Cheng Zimei, Dong Ziwei, Zhao Qian, Zhang Jingling, Han Su, Gong Jingxian, Wang Yang
Department of Pediatrics, First Affiliated Hospital of Anhui Medical University, Anhui, China.
Front Pediatr. 2021 Sep 22;9:693320. doi: 10.3389/fped.2021.693320. eCollection 2021.
This study aimed to identify variables and develop a prediction model that could estimate extubation failure (EF) in preterm infants. We enrolled 128 neonates as a training cohort and 58 neonates as a validation cohort. They were born between 2015 and 2020, had a gestational age between 25 and 29 weeks, and had been treated with mechanical ventilation through endotracheal intubation (MVEI) because of acute respiratory distress syndrome. In the training cohort, we performed univariate logistic regression analysis along with stepwise discriminant analysis to identify EF predictors. A monogram based on five predictors was built.
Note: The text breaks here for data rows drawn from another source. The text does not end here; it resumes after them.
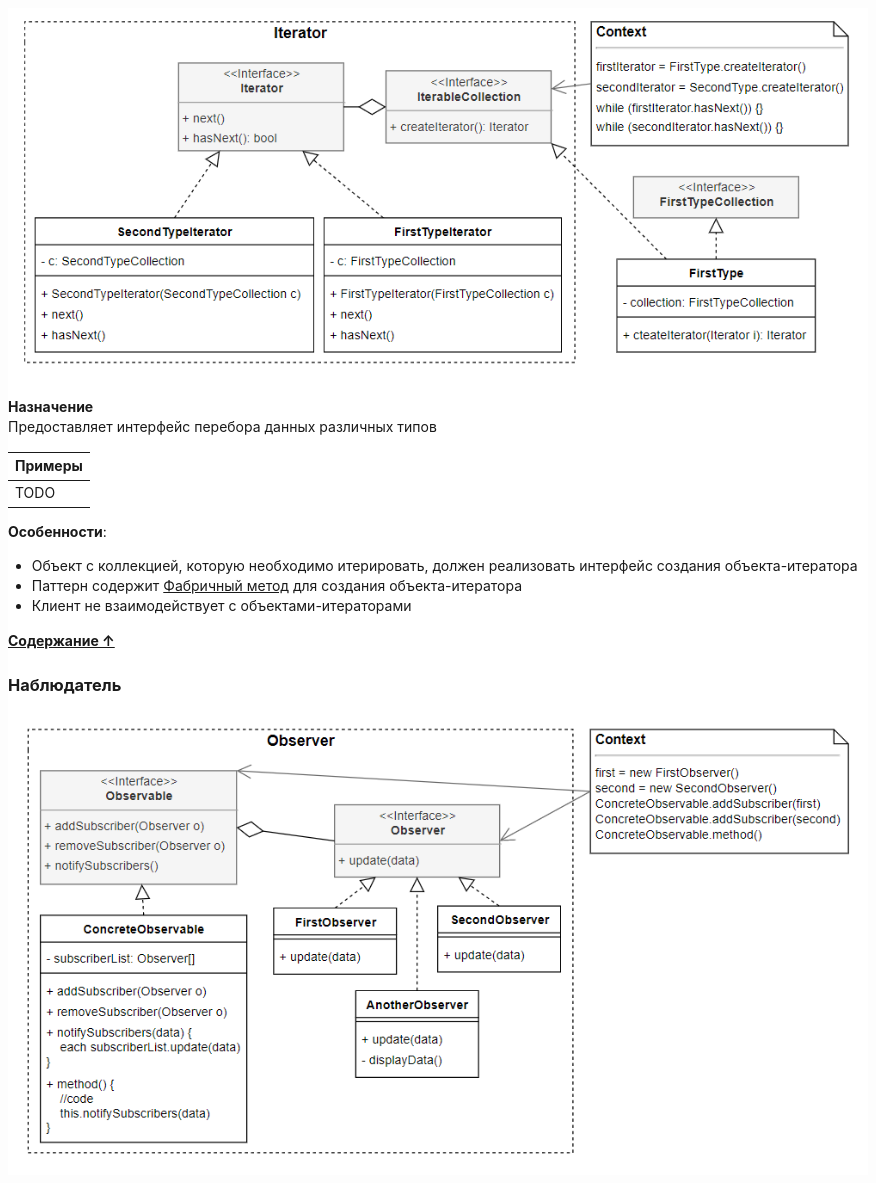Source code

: ![Iterator](/docs/img/patterns/Iterator.png)

**Назначение**  
Предоставляет интерфейс перебора данных различных типов

| Примеры
| -
| TODO

**Особенности**:

- Объект с коллекцией, которую необходимо итерировать, должен реализовать интерфейс создания объекта-итератора
- Паттерн содержит [Фабричный метод](#фабричный-метод) для создания объекта-итератора
- Клиент не взаимодействует с объектами-итераторами

**[Содержание ↑](#содержание)**

### Наблюдатель

![Observer](/docs/img/patterns/Observer.png)

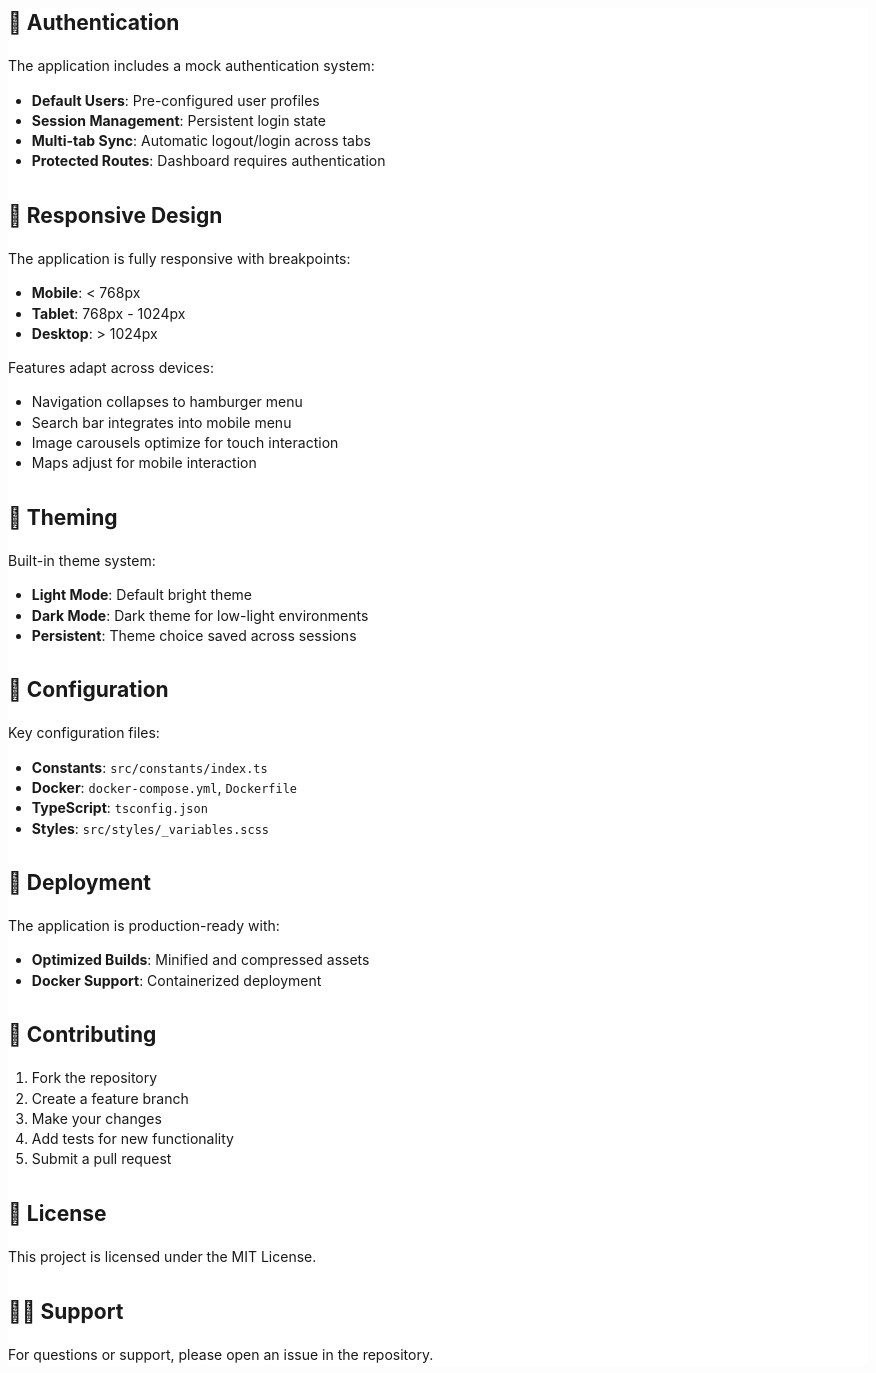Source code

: ## 🔐 Authentication

The application includes a mock authentication system:
- **Default Users**: Pre-configured user profiles
- **Session Management**: Persistent login state
- **Multi-tab Sync**: Automatic logout/login across tabs
- **Protected Routes**: Dashboard requires authentication


## 📱 Responsive Design

The application is fully responsive with breakpoints:
- **Mobile**: < 768px
- **Tablet**: 768px - 1024px
- **Desktop**: > 1024px

Features adapt across devices:
- Navigation collapses to hamburger menu
- Search bar integrates into mobile menu
- Image carousels optimize for touch interaction
- Maps adjust for mobile interaction

## 🎨 Theming

Built-in theme system:
- **Light Mode**: Default bright theme
- **Dark Mode**: Dark theme for low-light environments
- **Persistent**: Theme choice saved across sessions

## 🔧 Configuration

Key configuration files:
- **Constants**: `src/constants/index.ts`
- **Docker**: `docker-compose.yml`, `Dockerfile`
- **TypeScript**: `tsconfig.json`
- **Styles**: `src/styles/_variables.scss`

## 🚀 Deployment

The application is production-ready with:
- **Optimized Builds**: Minified and compressed assets
- **Docker Support**: Containerized deployment


## 🤝 Contributing

1. Fork the repository
2. Create a feature branch
3. Make your changes
4. Add tests for new functionality
5. Submit a pull request

## 📄 License

This project is licensed under the MIT License.

## 🙋‍♂️ Support

For questions or support, please open an issue in the repository.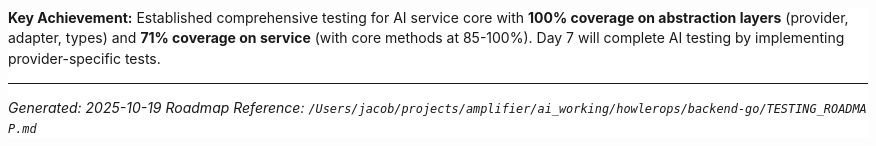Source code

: **Key Achievement:** Established comprehensive testing for AI service core with **100% coverage on abstraction layers** (provider, adapter, types) and **71% coverage on service** (with core methods at 85-100%). Day 7 will complete AI testing by implementing provider-specific tests.

---

*Generated: 2025-10-19*
*Roadmap Reference: `/Users/jacob/projects/amplifier/ai_working/howlerops/backend-go/TESTING_ROADMAP.md`*
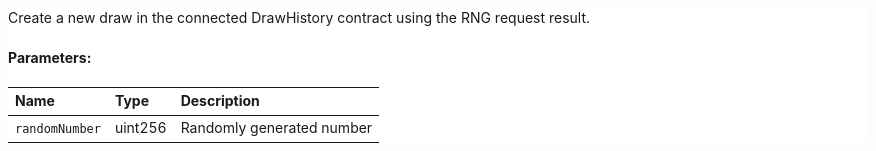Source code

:    Create a new draw in the connected DrawHistory contract using the RNG request result.

#### Parameters:
| Name | Type | Description                                                          |
| :--- | :--- | :------------------------------------------------------------------- |
|`randomNumber` | uint256 | Randomly generated number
The concordance index and calibration plot were used to assess the efficiency of the nomogram in the training and validation cohorts. The results of this study identified a 5-min Apgar score, early-onset sepsis, hemoglobin before extubation, pH before extubation, and caffeine administration as independent risk factors that could be combined for accurate prediction of EF. The EF nomogram was created using these five predictors. The area under the receiver operator characteristic curve was 0.824 (95% confidence interval 0.748-0.900). The concordance index in the training and validation cohorts was 0.824 and 0.797, respectively. The calibration plots showed high coherence between the predicted probability of EF and actual observation. This EF nomogram was a useful model for the precise prediction of EF risk in preterm infants who were between 25 and 29 weeks' gestational age and treated with MVEI because of acute respiratory distress syndrome.
本研究旨在确定相关变量并开发一个能够估计早产儿拔管失败(EF)的预测模型。我们纳入了128例新生儿作为训练队列,58例新生儿作为验证队列。他们于2015年至2020年出生,胎龄在25至29周之间,因急性呼吸窘迫综合征接受了经气管插管机械通气(MVEI)治疗。在训练队列中,我们进行了单因素逻辑回归分析以及逐步判别分析以确定EF预测因素。基于五个预测因素构建了一个列线图。使用一致性指数和校准图来评估训练和验证队列中列线图的有效性。本研究结果确定了5分钟阿氏评分、早发型败血症、拔管前血红蛋白、拔管前pH值以及咖啡因给药作为可合并用于准确预测EF的独立危险因素。使用这五个预测因素创建了EF列线图。受试者操作特征曲线下面积为0.824(95%置信区间0.748 - 0.900)。训练队列和验证队列中的一致性指数分别为0.824和0.797。校准图显示EF预测概率与实际观察之间具有高度一致性。这个EF列线图是一个有用的模型,可用于精确预测胎龄在25至29周之间且因急性呼吸窘迫综合征接受MVEI治疗的早产儿的EF风险。